City New Record Old Record Record Year
Abbotsford 32.1 31.1 2000
Agassiz 33.7 32.8 1895
Blue River 34.9 34.1 2006
Campbell River 33.0 30.2 2000
Castlegar 39.2 38.3 1925
Clearwater 36.4 36.0 2006
Comox 30.9 29.4 1995
Creston 37.8 36.7 1925
Grand Forks 39.9 38.3 1925
Hope 33.8 31.1 1951
Kamloops 38.2 37.1 2006
Kelowna 38.1 37.5 2006
Lillooet 39.5 36.7 1925
Lytton 39.6 35.9 1987
Mackenzie 28.4 28.2 1992
Malahat 32.6 29.6 1995
Merritt 38.0 35.0 1992
Nakusp 35.3 34.1 1992
Nanaimo 33.3 31.7 1892
Nelson 37.6 33.6 2006
Osoyoos 40.4 36.9 2006
Pemberton 38.6 34.0 1992
Pitt Meadows 33.3 32.8 1895
Port Alberni 36.6 34.5 2000
Princeton 38.4 34.8 2006
Puntzi Mountain 31.7 29.0 1978
Sechelt 30.6 27.5 1995
Sparwood 33.6 31.5 2006
Tatlayoko Lake 31.3 28.5 1992
Tofino 28.7 27.6 1995
Warfield 40.6 36.0 2006
Victoria Area 29.8 29.5 1995
Whistler 34.5 32.0 2000
Williams Lake 30.3 29.5 2006

Record high temperatures were also set in portions of Alberta Saturday. Banff was the hot spot with a new same-day record of 31.9oC, beating out 29.8oC in 2006.

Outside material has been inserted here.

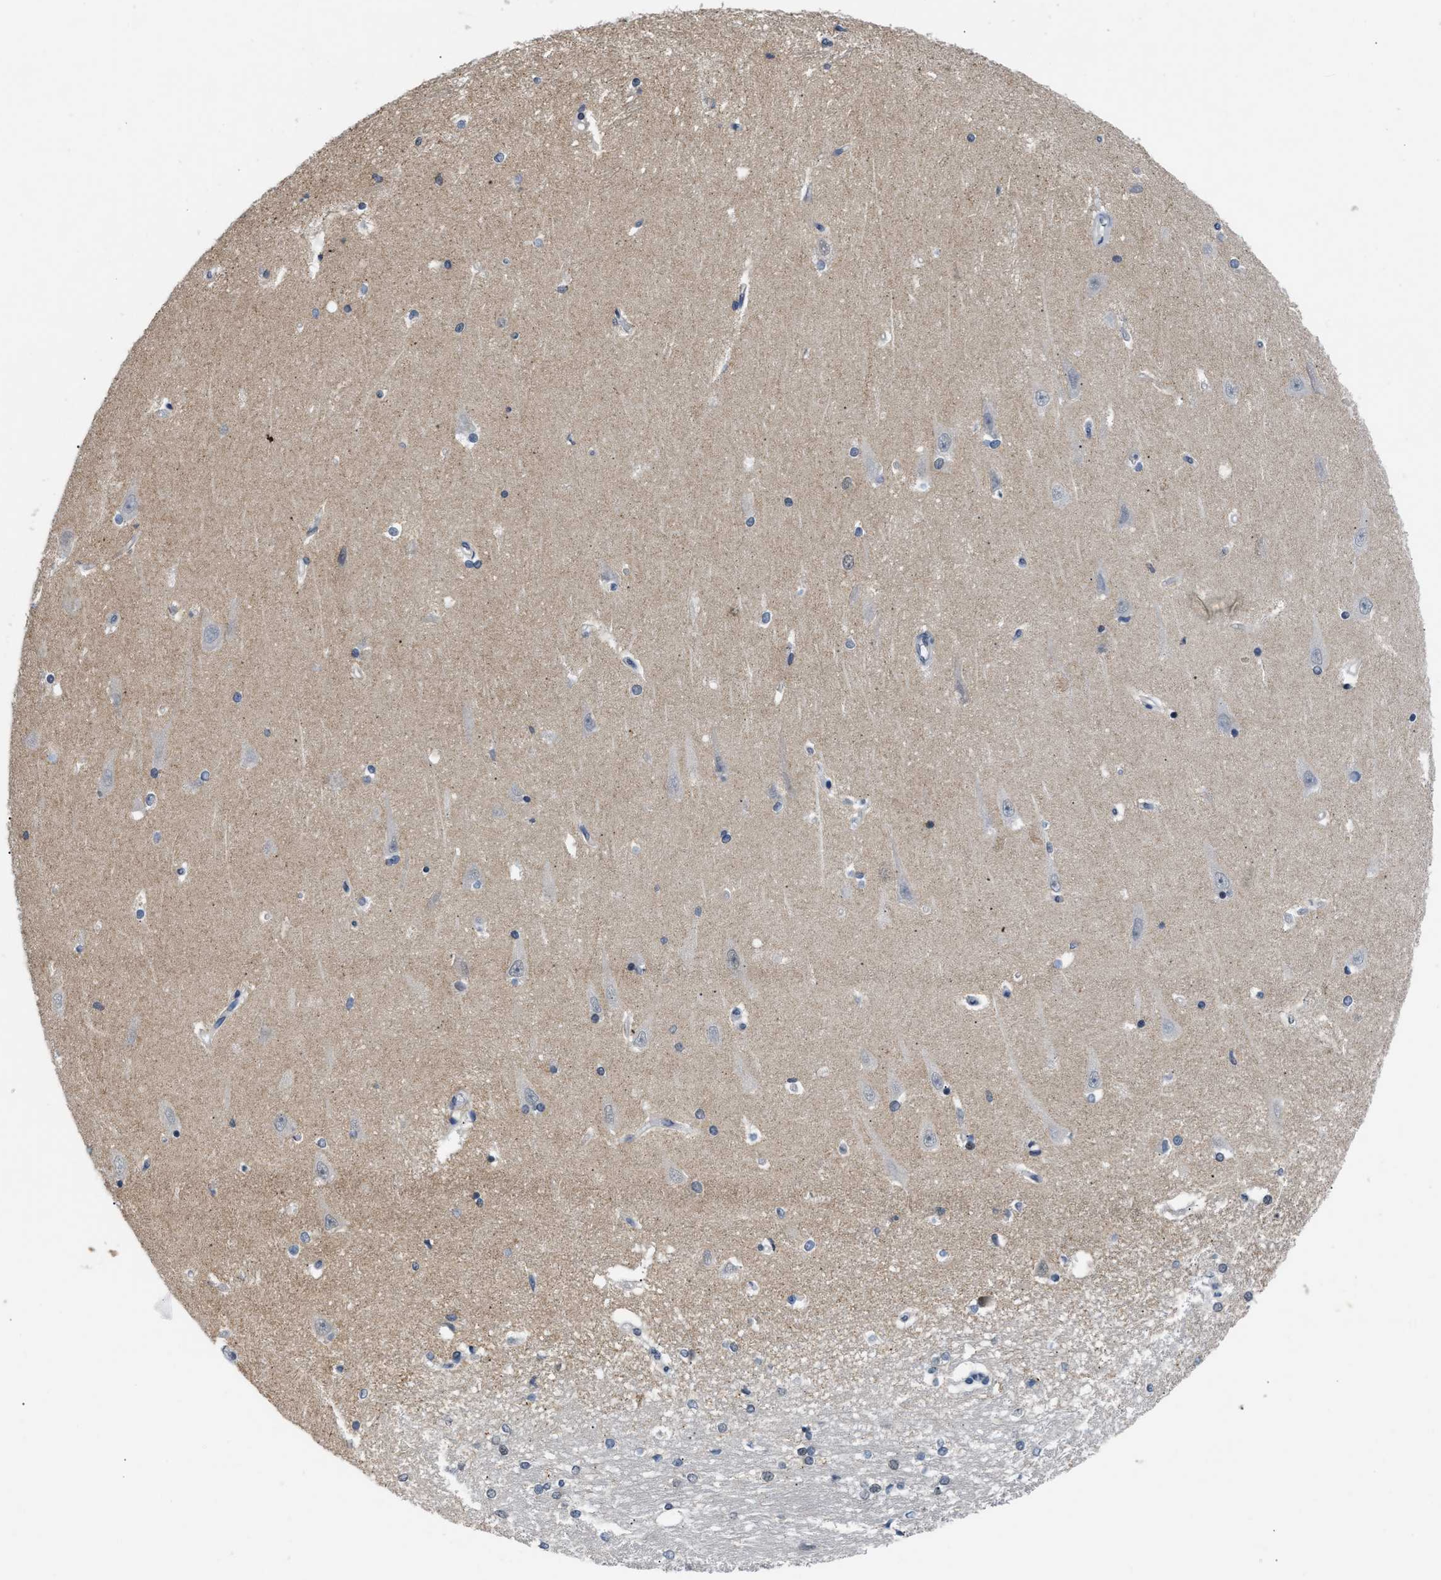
{"staining": {"intensity": "weak", "quantity": "<25%", "location": "nuclear"}, "tissue": "hippocampus", "cell_type": "Glial cells", "image_type": "normal", "snomed": [{"axis": "morphology", "description": "Normal tissue, NOS"}, {"axis": "topography", "description": "Hippocampus"}], "caption": "High power microscopy micrograph of an immunohistochemistry (IHC) histopathology image of normal hippocampus, revealing no significant positivity in glial cells.", "gene": "TXNRD3", "patient": {"sex": "male", "age": 45}}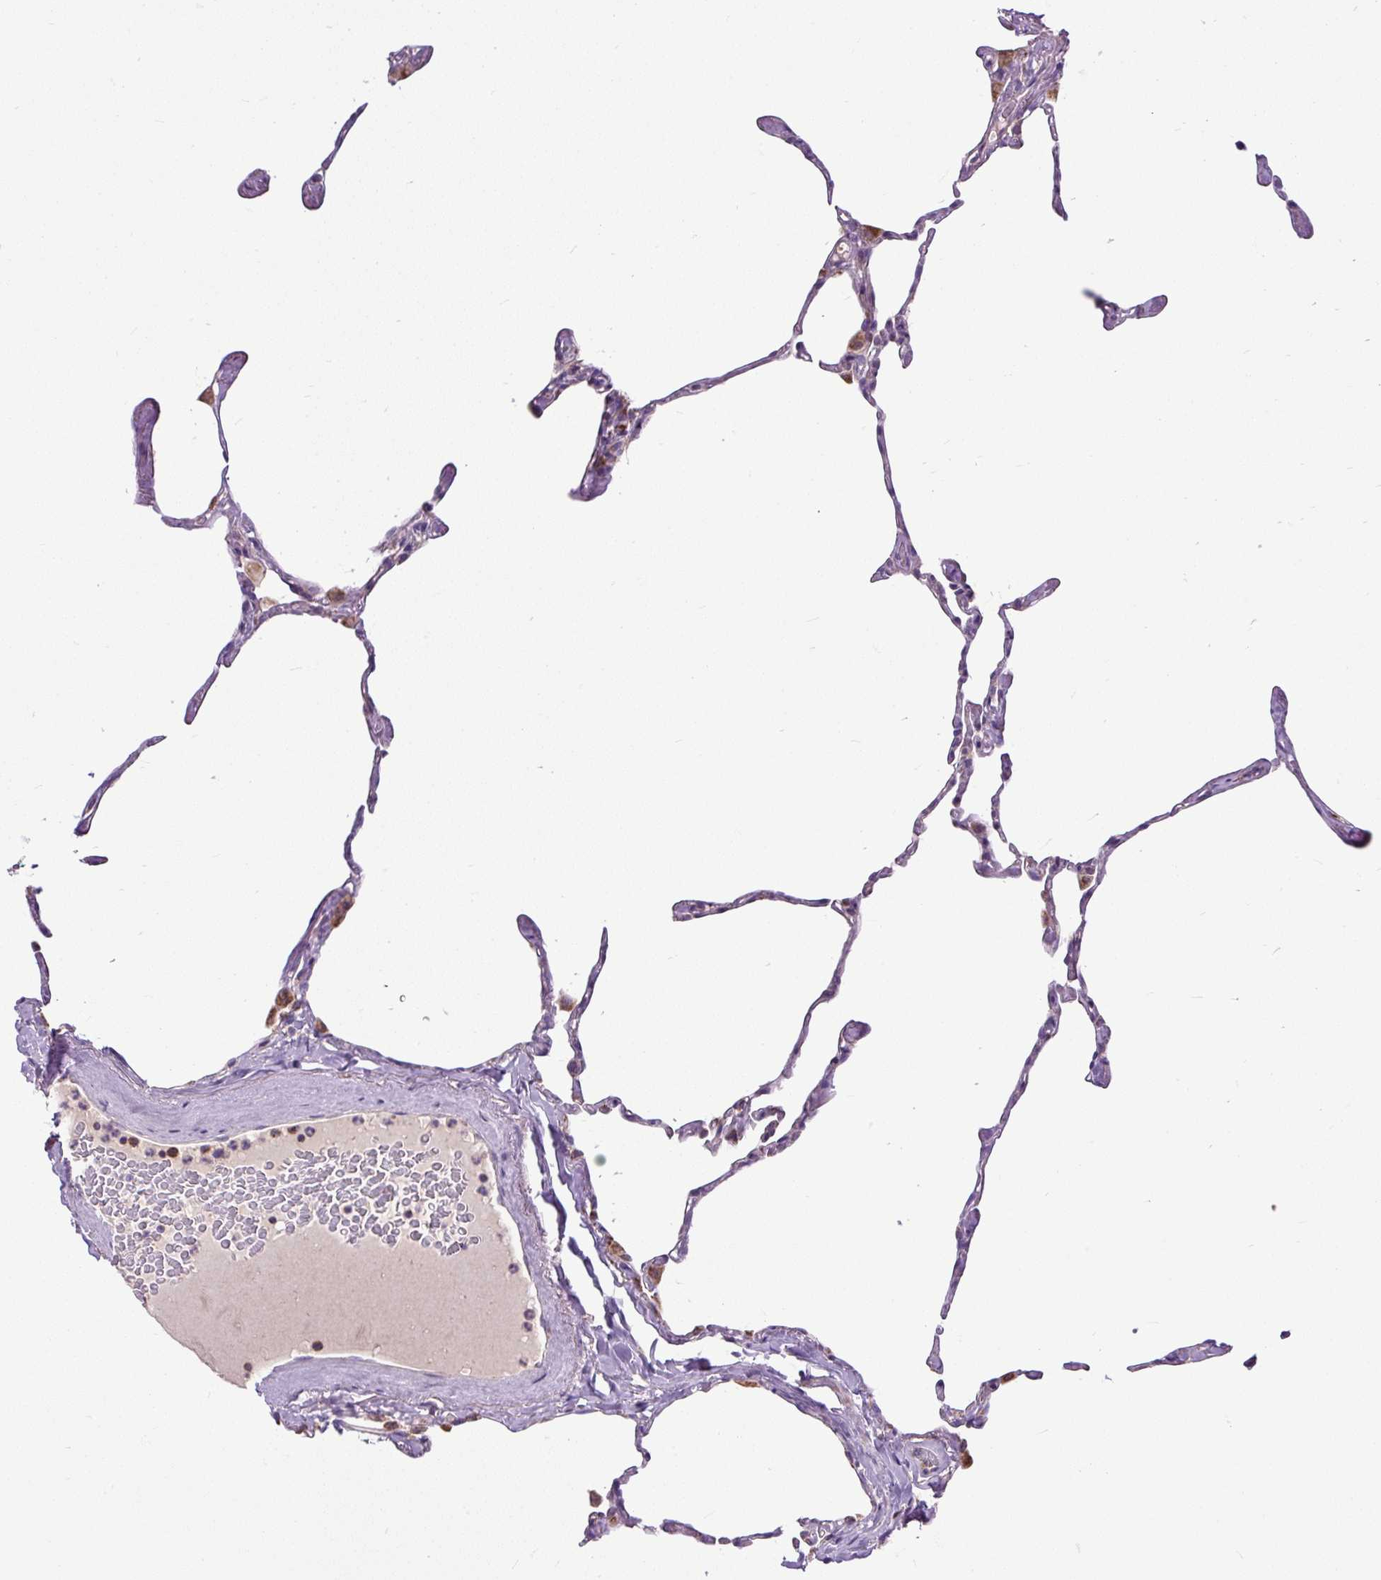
{"staining": {"intensity": "moderate", "quantity": "<25%", "location": "cytoplasmic/membranous"}, "tissue": "lung", "cell_type": "Alveolar cells", "image_type": "normal", "snomed": [{"axis": "morphology", "description": "Normal tissue, NOS"}, {"axis": "topography", "description": "Lung"}], "caption": "Protein staining of unremarkable lung reveals moderate cytoplasmic/membranous expression in about <25% of alveolar cells.", "gene": "TM2D3", "patient": {"sex": "male", "age": 65}}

City New Record Old Record Record Year
Banff 31.9 29.8 2006
Bow Valley 31.8 31.1 2006
Canmore 31.9 29.8 2006
Crowsnest 31.6 30.4 2006
High Level 29.9 29.3 2004
Rainbow Lake 29.9 28.0 2004
Suffield  34.8 34.4 2002

DANGEROUS HEAT: 40oC is not healthy. Here are five terrible things extreme heat can do to humans.


British Columbia's long range forecast includes sun and warm temperatures for the rest of the week of June 29 - July 5.

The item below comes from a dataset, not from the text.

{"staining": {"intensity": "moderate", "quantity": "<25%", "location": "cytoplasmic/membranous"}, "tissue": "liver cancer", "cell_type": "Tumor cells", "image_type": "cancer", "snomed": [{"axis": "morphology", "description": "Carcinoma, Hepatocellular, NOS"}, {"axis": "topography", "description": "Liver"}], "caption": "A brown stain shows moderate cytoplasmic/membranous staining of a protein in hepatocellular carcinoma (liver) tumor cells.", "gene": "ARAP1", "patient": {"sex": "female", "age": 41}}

The past two months have been extremely dry in parts of British Columbia and across the Prairies, contributing to a spike in wildfires, new steps toward water rationing and rising grain prices.

Was it a heat wave?

Although the public will often use the word "heat wave" to refer to any perceived period of hot temperatures, it requires specific criteria to be met.

An actual heat wave occurs when there are three or more consecutive days when the maximum temperature reaches 32°C or more.

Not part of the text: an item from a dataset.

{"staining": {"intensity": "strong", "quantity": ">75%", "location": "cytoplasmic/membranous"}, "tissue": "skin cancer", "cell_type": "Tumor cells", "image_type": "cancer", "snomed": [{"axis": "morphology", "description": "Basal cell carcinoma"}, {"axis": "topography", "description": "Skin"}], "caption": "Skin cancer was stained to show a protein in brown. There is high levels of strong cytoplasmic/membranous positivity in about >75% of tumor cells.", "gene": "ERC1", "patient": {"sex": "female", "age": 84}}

Even when the temperature reaches potentially dangerous levels (Related: Five horrible things extreme heat does do humans), Environment Canada's system of heat warnings doesn't cover most of B.C.

While every other province and territory in Canada has a province-wide warning threshold, usually based on temperature and/or how long that temperature will last, EC only issues explicit heat warnings in B.C. for two cities: Vancouver (When temperatures are expected to reach 29°C or more on consecutive days) and Abbotsford (where the threshold is 34oC). The weather agency does occasionally issue special weather statements for heat when conditions warrant.

Regardless of what the official story is, though, people complaining of a heat wave in the B.C. Interior won't be guilty of exaggerating this weekend.